Exercise >> Check each line of the records below for the string "KiCad", then state how many lines contain it, with no other output.
────
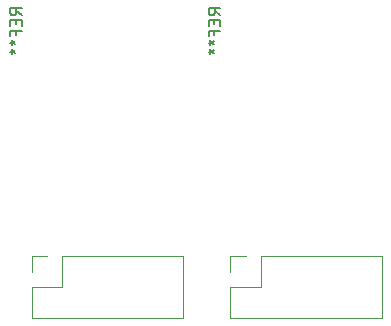
<source format=gbr>
G04 #@! TF.GenerationSoftware,KiCad,Pcbnew,5.1.5-52549c5~84~ubuntu16.04.1*
G04 #@! TF.CreationDate,2020-01-11T14:28:59-08:00*
G04 #@! TF.ProjectId,frame_corners,6672616d-655f-4636-9f72-6e6572732e6b,rev?*
G04 #@! TF.SameCoordinates,Original*
G04 #@! TF.FileFunction,Legend,Bot*
G04 #@! TF.FilePolarity,Positive*
%FSLAX46Y46*%
G04 Gerber Fmt 4.6, Leading zero omitted, Abs format (unit mm)*
G04 Created by KiCad (PCBNEW 5.1.5-52549c5~84~ubuntu16.04.1) date 2020-01-11 14:28:59*
%MOMM*%
%LPD*%
G04 APERTURE LIST*
%ADD10C,0.120000*%
%ADD11C,0.150000*%
G04 APERTURE END LIST*
D10*
X-378510000Y549930000D02*
X-378510000Y544730000D01*
X-388730000Y549930000D02*
X-378510000Y549930000D01*
X-391330000Y544730000D02*
X-378510000Y544730000D01*
X-388730000Y549930000D02*
X-388730000Y547330000D01*
X-388730000Y547330000D02*
X-391330000Y547330000D01*
X-391330000Y547330000D02*
X-391330000Y544730000D01*
X-390000000Y549930000D02*
X-391330000Y549930000D01*
X-391330000Y549930000D02*
X-391330000Y548600000D01*
X-374530000Y549930000D02*
X-374530000Y548600000D01*
X-373200000Y549930000D02*
X-374530000Y549930000D01*
X-374530000Y547330000D02*
X-374530000Y544730000D01*
X-371930000Y547330000D02*
X-374530000Y547330000D01*
X-371930000Y549930000D02*
X-371930000Y547330000D01*
X-374530000Y544730000D02*
X-361710000Y544730000D01*
X-371930000Y549930000D02*
X-361710000Y549930000D01*
X-361710000Y549930000D02*
X-361710000Y544730000D01*
D11*
X-392147619Y570333333D02*
X-392623809Y570666666D01*
X-392147619Y570904761D02*
X-393147619Y570904761D01*
X-393147619Y570523809D01*
X-393100000Y570428571D01*
X-393052380Y570380952D01*
X-392957142Y570333333D01*
X-392814285Y570333333D01*
X-392719047Y570380952D01*
X-392671428Y570428571D01*
X-392623809Y570523809D01*
X-392623809Y570904761D01*
X-392671428Y569904761D02*
X-392671428Y569571428D01*
X-392147619Y569428571D02*
X-392147619Y569904761D01*
X-393147619Y569904761D01*
X-393147619Y569428571D01*
X-392671428Y568666666D02*
X-392671428Y569000000D01*
X-392147619Y569000000D02*
X-393147619Y569000000D01*
X-393147619Y568523809D01*
X-393147619Y568000000D02*
X-392909523Y568000000D01*
X-393004761Y568238095D02*
X-392909523Y568000000D01*
X-393004761Y567761904D01*
X-392719047Y568142857D02*
X-392909523Y568000000D01*
X-392719047Y567857142D01*
X-393147619Y567238095D02*
X-392909523Y567238095D01*
X-393004761Y567476190D02*
X-392909523Y567238095D01*
X-393004761Y567000000D01*
X-392719047Y567380952D02*
X-392909523Y567238095D01*
X-392719047Y567095238D01*
X-375347619Y570333333D02*
X-375823809Y570666666D01*
X-375347619Y570904761D02*
X-376347619Y570904761D01*
X-376347619Y570523809D01*
X-376300000Y570428571D01*
X-376252380Y570380952D01*
X-376157142Y570333333D01*
X-376014285Y570333333D01*
X-375919047Y570380952D01*
X-375871428Y570428571D01*
X-375823809Y570523809D01*
X-375823809Y570904761D01*
X-375871428Y569904761D02*
X-375871428Y569571428D01*
X-375347619Y569428571D02*
X-375347619Y569904761D01*
X-376347619Y569904761D01*
X-376347619Y569428571D01*
X-375871428Y568666666D02*
X-375871428Y569000000D01*
X-375347619Y569000000D02*
X-376347619Y569000000D01*
X-376347619Y568523809D01*
X-376347619Y568000000D02*
X-376109523Y568000000D01*
X-376204761Y568238095D02*
X-376109523Y568000000D01*
X-376204761Y567761904D01*
X-375919047Y568142857D02*
X-376109523Y568000000D01*
X-375919047Y567857142D01*
X-376347619Y567238095D02*
X-376109523Y567238095D01*
X-376204761Y567476190D02*
X-376109523Y567238095D01*
X-376204761Y567000000D01*
X-375919047Y567380952D02*
X-376109523Y567238095D01*
X-375919047Y567095238D01*
M02*

</source>
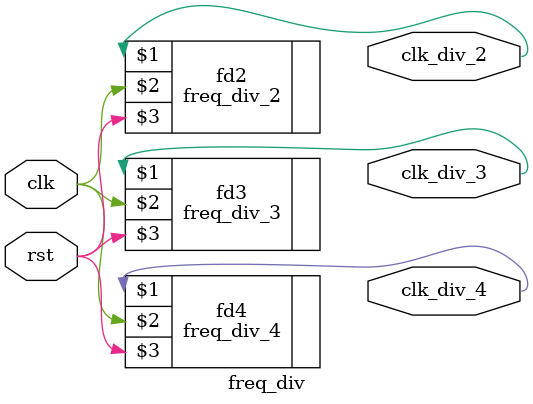
<source format=v>
module freq_div(clk_div_2,clk_div_3,clk_div_4,clk,rst);
    output clk_div_2,clk_div_3,clk_div_4;
    input clk,rst;

    freq_div_2 fd2(clk_div_2,clk,rst);
    freq_div_4 fd4(clk_div_4,clk,rst);
    freq_div_3 fd3(clk_div_3,clk,rst);
    
endmodule

</source>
────
Solution to this task >> 2